=== Records provided ===
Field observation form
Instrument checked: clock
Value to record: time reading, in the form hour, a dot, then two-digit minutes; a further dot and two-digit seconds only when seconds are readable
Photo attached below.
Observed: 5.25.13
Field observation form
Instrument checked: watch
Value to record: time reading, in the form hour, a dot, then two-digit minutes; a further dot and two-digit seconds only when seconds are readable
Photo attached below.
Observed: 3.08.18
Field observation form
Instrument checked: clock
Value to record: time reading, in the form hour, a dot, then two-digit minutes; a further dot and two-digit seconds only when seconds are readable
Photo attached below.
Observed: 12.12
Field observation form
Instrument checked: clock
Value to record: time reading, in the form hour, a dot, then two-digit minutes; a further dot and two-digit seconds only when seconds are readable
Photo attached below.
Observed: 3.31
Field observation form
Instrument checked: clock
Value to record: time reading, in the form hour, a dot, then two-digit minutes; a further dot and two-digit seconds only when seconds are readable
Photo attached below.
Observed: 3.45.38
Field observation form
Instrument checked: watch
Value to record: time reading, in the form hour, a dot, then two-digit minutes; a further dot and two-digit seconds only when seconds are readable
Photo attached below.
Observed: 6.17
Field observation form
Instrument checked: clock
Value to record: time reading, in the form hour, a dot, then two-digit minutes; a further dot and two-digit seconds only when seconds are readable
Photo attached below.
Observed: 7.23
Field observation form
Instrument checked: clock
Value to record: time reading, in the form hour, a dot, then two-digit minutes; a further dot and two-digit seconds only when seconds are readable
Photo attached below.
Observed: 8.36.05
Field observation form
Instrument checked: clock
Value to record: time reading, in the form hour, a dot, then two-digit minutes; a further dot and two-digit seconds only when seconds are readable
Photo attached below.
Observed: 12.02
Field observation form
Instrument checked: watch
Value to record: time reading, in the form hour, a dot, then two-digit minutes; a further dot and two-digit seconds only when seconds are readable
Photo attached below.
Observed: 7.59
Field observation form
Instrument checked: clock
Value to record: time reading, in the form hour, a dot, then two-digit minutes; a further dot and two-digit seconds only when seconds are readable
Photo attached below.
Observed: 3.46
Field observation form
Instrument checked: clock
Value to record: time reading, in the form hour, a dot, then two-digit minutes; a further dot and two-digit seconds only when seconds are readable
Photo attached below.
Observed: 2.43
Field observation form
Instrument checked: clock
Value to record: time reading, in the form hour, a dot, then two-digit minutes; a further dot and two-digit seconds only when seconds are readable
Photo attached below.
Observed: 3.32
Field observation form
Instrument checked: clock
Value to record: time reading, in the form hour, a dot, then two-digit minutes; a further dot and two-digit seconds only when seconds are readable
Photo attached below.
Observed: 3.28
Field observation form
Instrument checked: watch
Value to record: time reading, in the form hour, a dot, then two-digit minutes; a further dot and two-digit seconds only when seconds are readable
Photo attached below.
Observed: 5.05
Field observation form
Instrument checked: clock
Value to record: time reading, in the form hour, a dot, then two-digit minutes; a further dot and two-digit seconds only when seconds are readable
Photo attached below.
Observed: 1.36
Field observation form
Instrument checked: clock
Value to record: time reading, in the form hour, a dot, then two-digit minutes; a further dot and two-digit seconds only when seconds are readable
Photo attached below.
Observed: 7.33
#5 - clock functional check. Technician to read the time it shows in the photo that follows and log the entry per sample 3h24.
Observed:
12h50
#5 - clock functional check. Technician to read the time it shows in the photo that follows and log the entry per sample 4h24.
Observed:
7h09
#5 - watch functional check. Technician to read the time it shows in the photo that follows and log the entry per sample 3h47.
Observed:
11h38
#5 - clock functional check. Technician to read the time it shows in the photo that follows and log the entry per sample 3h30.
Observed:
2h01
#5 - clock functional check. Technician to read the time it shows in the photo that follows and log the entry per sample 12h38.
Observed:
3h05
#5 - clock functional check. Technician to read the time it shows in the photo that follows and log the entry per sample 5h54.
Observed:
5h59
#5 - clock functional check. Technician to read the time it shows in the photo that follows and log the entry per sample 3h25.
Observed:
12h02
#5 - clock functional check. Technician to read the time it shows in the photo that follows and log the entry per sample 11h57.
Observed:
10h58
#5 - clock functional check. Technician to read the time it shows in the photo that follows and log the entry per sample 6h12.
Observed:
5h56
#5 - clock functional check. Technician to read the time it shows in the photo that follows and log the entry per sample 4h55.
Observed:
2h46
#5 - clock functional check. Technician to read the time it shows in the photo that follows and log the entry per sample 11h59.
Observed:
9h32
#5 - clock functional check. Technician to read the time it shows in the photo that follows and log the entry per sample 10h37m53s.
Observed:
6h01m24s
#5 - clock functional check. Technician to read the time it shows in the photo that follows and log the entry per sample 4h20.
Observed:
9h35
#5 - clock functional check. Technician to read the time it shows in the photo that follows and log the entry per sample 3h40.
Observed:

=== Short problem ===
Could you rewrite all of the items above as a single numbered list, dropping any blank lines?

=== Complete answer ===
1. Field observation form
2. Instrument checked: clock
3. Value to record: time reading, in the form hour, a dot, then two-digit minutes; a further dot and two-digit seconds only when seconds are readable
4. Photo attached below.
5. Observed: 5.25.13
6. Field observation form
7. Instrument checked: watch
8. Value to record: time reading, in the form hour, a dot, then two-digit minutes; a further dot and two-digit seconds only when seconds are readable
9. Photo attached below.
10. Observed: 3.08.18
11. Field observation form
12. Instrument checked: clock
13. Value to record: time reading, in the form hour, a dot, then two-digit minutes; a further dot and two-digit seconds only when seconds are readable
14. Photo attached below.
15. Observed: 12.12
16. Field observation form
17. Instrument checked: clock
18. Value to record: time reading, in the form hour, a dot, then two-digit minutes; a further dot and two-digit seconds only when seconds are readable
19. Photo attached below.
20. Observed: 3.31
21. Field observation form
22. Instrument checked: clock
23. Value to record: time reading, in the form hour, a dot, then two-digit minutes; a further dot and two-digit seconds only when seconds are readable
24. Photo attached below.
25. Observed: 3.45.38
26. Field observation form
27. Instrument checked: watch
28. Value to record: time reading, in the form hour, a dot, then two-digit minutes; a further dot and two-digit seconds only when seconds are readable
29. Photo attached below.
30. Observed: 6.17
31. Field observation form
32. Instrument checked: clock
33. Value to record: time reading, in the form hour, a dot, then two-digit minutes; a further dot and two-digit seconds only when seconds are readable
34. Photo attached below.
35. Observed: 7.23
36. Field observation form
37. Instrument checked: clock
38. Value to record: time reading, in the form hour, a dot, then two-digit minutes; a further dot and two-digit seconds only when seconds are readable
39. Photo attached below.
40. Observed: 8.36.05
41. Field observation form
42. Instrument checked: clock
43. Value to record: time reading, in the form hour, a dot, then two-digit minutes; a further dot and two-digit seconds only when seconds are readable
44. Photo attached below.
45. Observed: 12.02
46. Field observation form
47. Instrument checked: watch
48. Value to record: time reading, in the form hour, a dot, then two-digit minutes; a further dot and two-digit seconds only when seconds are readable
49. Photo attached below.
50. Observed: 7.59
51. Field observation form
52. Instrument checked: clock
53. Value to record: time reading, in the form hour, a dot, then two-digit minutes; a further dot and two-digit seconds only when seconds are readable
54. Photo attached below.
55. Observed: 3.46
56. Field observation form
57. Instrument checked: clock
58. Value to record: time reading, in the form hour, a dot, then two-digit minutes; a further dot and two-digit seconds only when seconds are readable
59. Photo attached below.
60. Observed: 2.43
61. Field observation form
62. Instrument checked: clock
63. Value to record: time reading, in the form hour, a dot, then two-digit minutes; a further dot and two-digit seconds only when seconds are readable
64. Photo attached below.
65. Observed: 3.32
66. Field observation form
67. Instrument checked: clock
68. Value to record: time reading, in the form hour, a dot, then two-digit minutes; a further dot and two-digit seconds only when seconds are readable
69. Photo attached below.
70. Observed: 3.28
71. Field observation form
72. Instrument checked: watch
73. Value to record: time reading, in the form hour, a dot, then two-digit minutes; a further dot and two-digit seconds only when seconds are readable
74. Photo attached below.
75. Observed: 5.05
76. Field observation form
77. Instrument checked: clock
78. Value to record: time reading, in the form hour, a dot, then two-digit minutes; a further dot and two-digit seconds only when seconds are readable
79. Photo attached below.
80. Observed: 1.36
81. Field observation form
82. Instrument checked: clock
83. Value to record: time reading, in the form hour, a dot, then two-digit minutes; a further dot and two-digit seconds only when seconds are readable
84. Photo attached below.
85. Observed: 7.33
86. #5 - clock functional check. Technician to read the time it shows in the photo that follows and log the entry per sample 3h24.
87. Observed:
88. 12h50
89. #5 - clock functional check. Technician to read the time it shows in the photo that follows and log the entry per sample 4h24.
90. Observed:
91. 7h09
92. #5 - watch functional check. Technician to read the time it shows in the photo that follows and log the entry per sample 3h47.
93. Observed:
94. 11h38
95. #5 - clock functional check. Technician to read the time it shows in the photo that follows and log the entry per sample 3h30.
96. Observed:
97. 2h01
98. #5 - clock functional check. Technician to read the time it shows in the photo that follows and log the entry per sample 12h38.
99. Observed:
100. 3h05
101. #5 - clock functional check. Technician to read the time it shows in the photo that follows and log the entry per sample 5h54.
102. Observed:
103. 5h59
104. #5 - clock functional check. Technician to read the time it shows in the photo that follows and log the entry per sample 3h25.
105. Observed:
106. 12h02
107. #5 - clock functional check. Technician to read the time it shows in the photo that follows and log the entry per sample 11h57.
108. Observed:
109. 10h58
110. #5 - clock functional check. Technician to read the time it shows in the photo that follows and log the entry per sample 6h12.
111. Observed:
112. 5h56
113. #5 - clock functional check. Technician to read the time it shows in the photo that follows and log the entry per sample 4h55.
114. Observed:
115. 2h46
116. #5 - clock functional check. Technician to read the time it shows in the photo that follows and log the entry per sample 11h59.
117. Observed:
118. 9h32
119. #5 - clock functional check. Technician to read the time it shows in the photo that follows and log the entry per sample 10h37m53s.
120. Observed:
121. 6h01m24s
122. #5 - clock functional check. Technician to read the time it shows in the photo that follows and log the entry per sample 4h20.
123. Observed:
124. 9h35
125. #5 - clock functional check. Technician to read the time it shows in the photo that follows and log the entry per sample 3h40.
126. Observed:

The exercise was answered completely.